La discoteca Playa Club, la más antigua de la ciudad entre las que siguen en funcionamiento, dirá adiós el próximo día 30 de junio. Pondrá así fin a un ciclo de casi 65 años, una cifra redonda que hubiera celebrado el próximo 8 de agosto, aniversario de su inauguración como sala de fiestas, según un dato recogido en el Calendario Histórico de A Coruña tras una información aportada por Nonito Pereira Revuelta. A finales de este mes se producirá un relevo en la gestión del bajo que vio bailar a tantas generaciones de coruñeses, y que desde el año 2019 estaba siendo gestionado por el grupo Pelícano en régimen de concesión por parte del Real Club Deportivo.
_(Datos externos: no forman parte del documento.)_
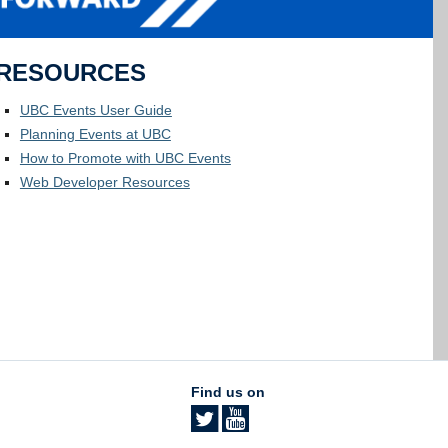
RESOURCES
UBC Events User Guide
Planning Events at UBC
How to Promote with UBC Events
Web Developer Resources
Find us on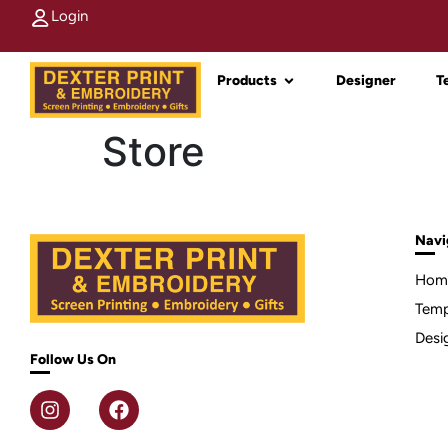
Login
Products
Designer
T
Store
Navi
Hom
Temp
Desi
Follow Us On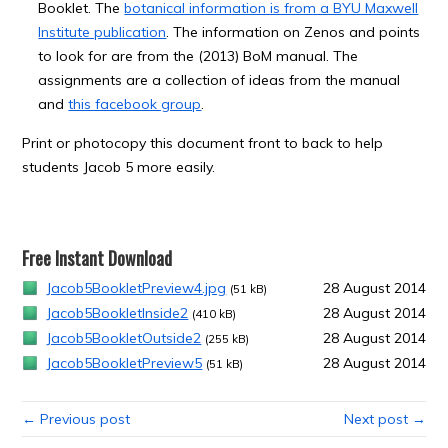
Booklet. The
botanical information is from a BYU Maxwell
Institute publication
. The information on Zenos and points
to look for are from the (2013) BoM manual. The
assignments are a collection of ideas from the manual
and
this facebook group
.
Print or photocopy this document front to back to help
students Jacob 5 more easily.
Free Instant Download
Jacob5BookletPreview4.jpg
28 August 2014
(51 kB)
Jacob5BookletInside2
28 August 2014
(410 kB)
Jacob5BookletOutside2
28 August 2014
(255 kB)
Jacob5BookletPreview5
28 August 2014
(51 kB)
← Previous post
Next post →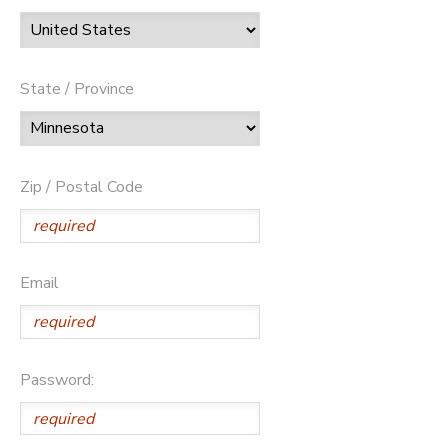
State / Province
Zip / Postal Code
Email
Password: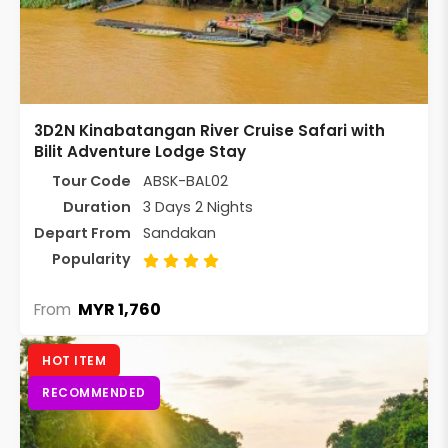
3D2N Kinabatangan River Cruise Safari with
Bilit Adventure Lodge Stay
Tour Code
ABSK-BAL02
Duration
3 Days 2 Nights
Depart From
Sandakan
Popularity
MYR 1,760
From
HOT ITEM
RECOMMENDED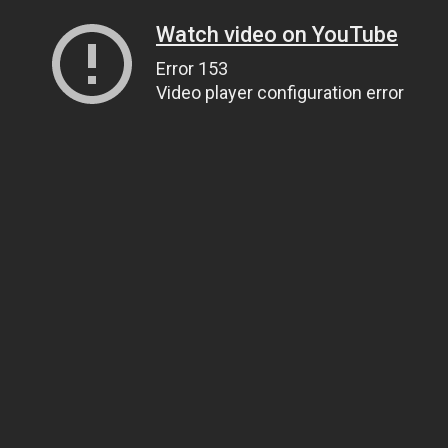
Watch video on YouTube
Error 153
Video player configuration error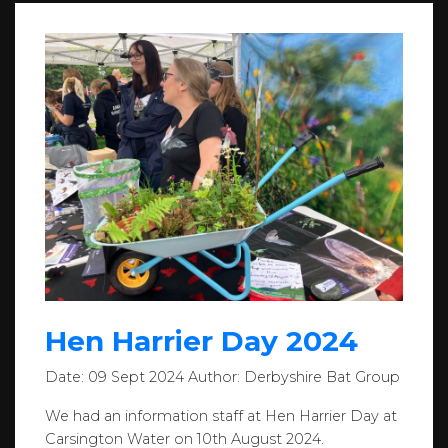
Hen Harrier Day 2024
Date:
09 Sept 2024
Author:
Derbyshire Bat Group
We had an information staff at Hen Harrier Day at
Carsington Water on 10th August 2024.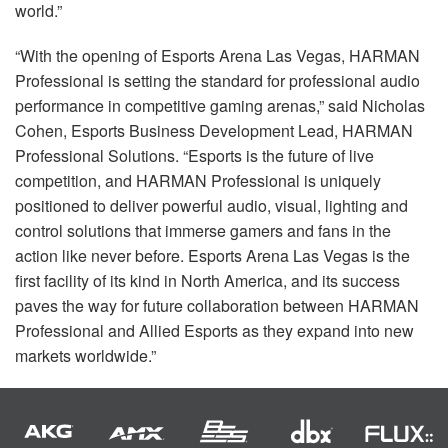
world.”
“With the opening of Esports Arena Las Vegas,
HARMAN
Professional is setting the standard for professional audio
performance in competitive gaming arenas,” said Nicholas
Cohen, Esports Business Development Lead,
HARMAN
Professional Solutions. “Esports is the future of live
competition, and
HARMAN
Professional is uniquely
positioned to deliver powerful audio, visual, lighting and
control solutions that immerse gamers and fans in the
action like never before. Esports Arena Las Vegas is the
first facility of its kind in North America, and its success
paves the way for future collaboration between
HARMAN
Professional and Allied Esports as they expand into new
markets worldwide.”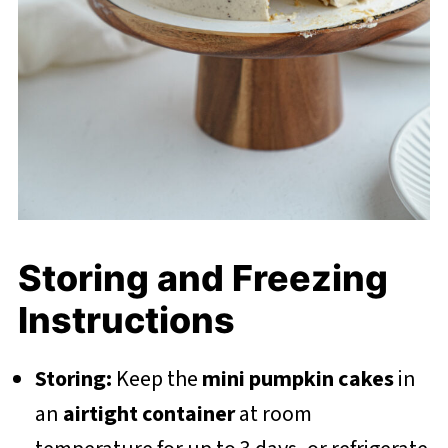
Storing and Freezing
Instructions
Storing:
Keep the
mini pumpkin cakes
in
an
airtight container
at room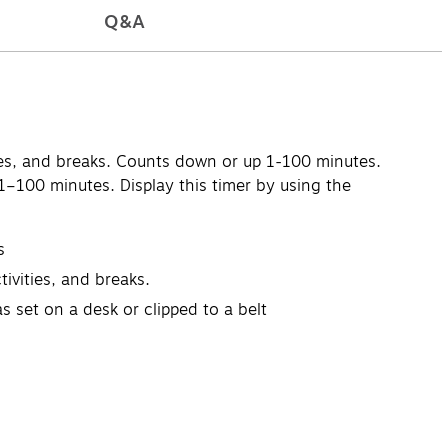
Q&A
ities, and breaks. Counts down or up 1-100 minutes.
–100 minutes. Display this timer by using the
s
ivities, and breaks.
 set on a desk or clipped to a belt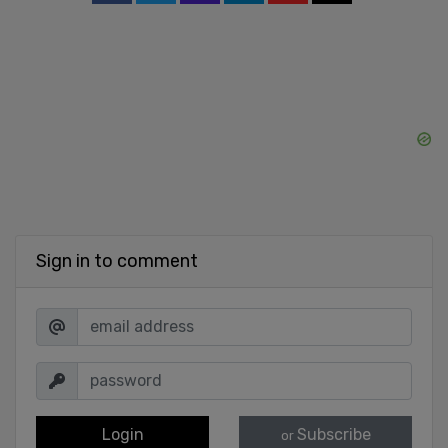
Sign in to comment
Login
Subscribe
or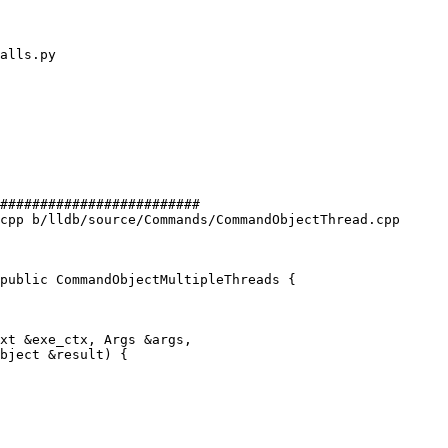
#########################

cpp b/lldb/source/Commands/CommandObjectThread.cpp

public CommandObjectMultipleThreads {

xt &exe_ctx, Args &args,

bject &result) {
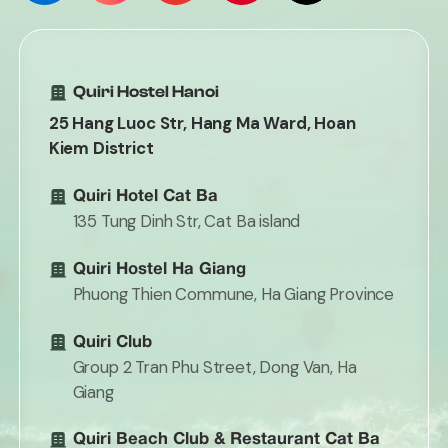
Quiri Hostel Hanoi
25 Hang Luoc Str, Hang Ma Ward, Hoan
Kiem District
Quiri Hotel Cat Ba
135 Tung Dinh Str, Cat Ba island
Quiri Hostel Ha Giang
Phuong Thien Commune, Ha Giang Province
Quiri Club
Group 2 Tran Phu Street, Dong Van, Ha
Giang
Quiri Beach Club & Restaurant Cat Ba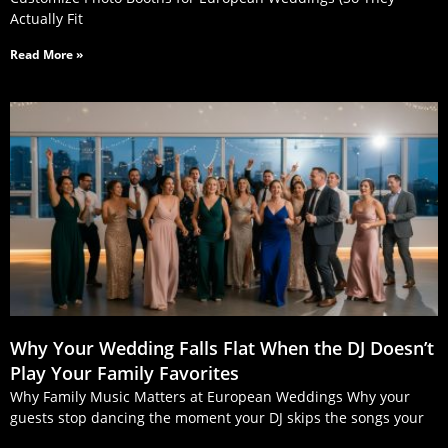
Actually Fit
Read More »
Why Your Wedding Falls Flat When the DJ Doesn’t
Play Your Family Favorites
Why Family Music Matters at European Weddings Why your
guests stop dancing the moment your DJ skips the songs your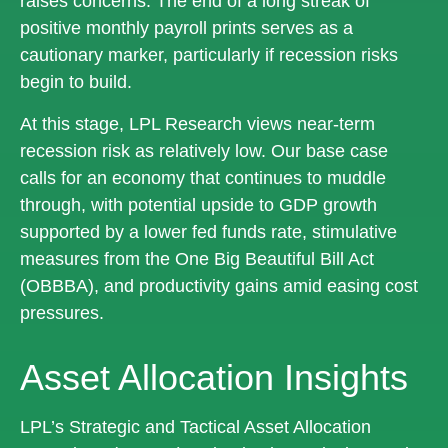
raises concerns. The end of a long streak of
positive monthly payroll prints serves as a
cautionary marker, particularly if recession risks
begin to build.
At this stage, LPL Research views near-term
recession risk as relatively low. Our base case
calls for an economy that continues to muddle
through, with potential upside to GDP growth
supported by a lower fed funds rate, stimulative
measures from the One Big Beautiful Bill Act
(OBBBA), and productivity gains amid easing cost
pressures.
Asset Allocation Insights
LPL’s Strategic and Tactical Asset Allocation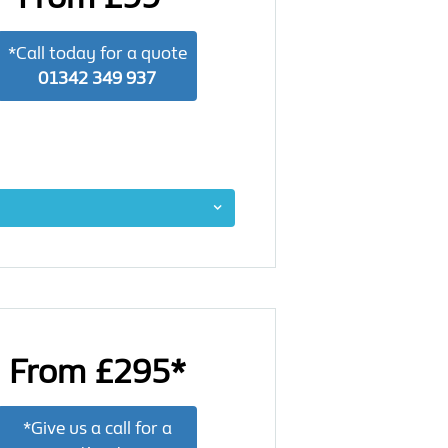
*Call today for a quote
01342 349 937
From £295*
*Give us a call for a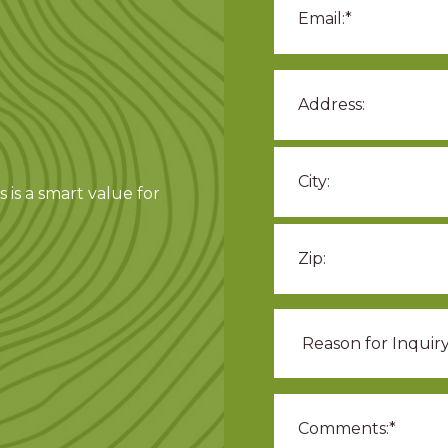
 is a smart value for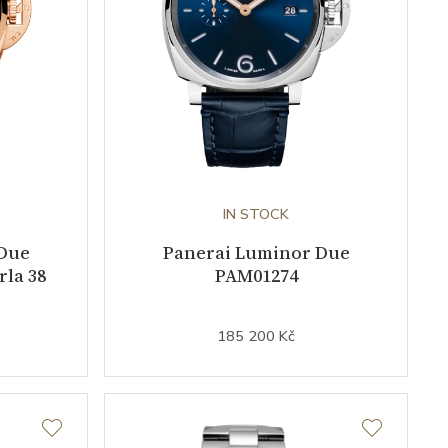
IN STOCK
Due
Panerai Luminor Due
la 38
PAM01274
185 200 Kč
Desde el 1 de julio será el club blanquiazul el que asuma la gestión del Playa Club, con un uso posiblemente muy diferente al actual y centrado en la vinculación entre el Playa Club y la entidad blanquiazul. Según ha podido saber El Ideal Gallego, la alternativa que cobra más fuerza es un complejo hostelero en la línea de un ‘sports bar’, en el que se repase la historia del Dépor. Básicamente, un local temático sobre el Dépor que poco o nada tenga que ver con la tradicional actividad de discoteca.
De esta forma, A Coruña pierde en menos de un mes dos de las salas más referenciales en las últimas décadas. El pasado 28 de mayo este diario informaba de la venta de Pirámide a Gadis para su transformación en un supermercado. Ahora es el Playa Club el que se despide, aunque en la práctica tampoco funcionaba con regularidad. La discoteca que fue un bautizo para los adolescentes en sesión de tarde, y también la última copa en la etapa dorada del Orzán, estaba funcionando de manera ocasiones para eventos especiales, relacionados sobre todo con la música urbana y la electrónica. Hace exactamente un año hubo un intento por recuperar el espíritu de comienzos del siglo XXI, aunque finalmente el peso de la nostalgia no fue tan fuerte como se esperaba y pronto volvió a la senda electrónica.
Con su emblemática decoración en blanco y negro, el Playa Club, simplemente "el Playa" para la mayoría de los coruñeses, fue una referencia absoluta en el ocio local y gallego, tanto en su sesión de tarde como en la de noche. Si bien ha pasado por diversos períodos, la tradición lo sitúa como un local ligado a la música alternativa. Además, ha sido una sala de conciertos de referencia a nivel nacional. En su día contaba con dos plantas y contaba Nonito Pereira, que la gestionó durante años, que en las escaleras que las unían se enamoraron cientos, quizá miles, de coruñeses.
La que en su día fue la ciudad de las 16 discotecas se queda solamente con dos: Pelícano, nombrada la número 81 del mundo por la publicación especializada DJ Mag, y The Clab, que mantiene el recuerdo de la antigua Chaston en la calle Costa Rica. El último resquicio para el recuerdo de una época con cada vez menos supervivientes.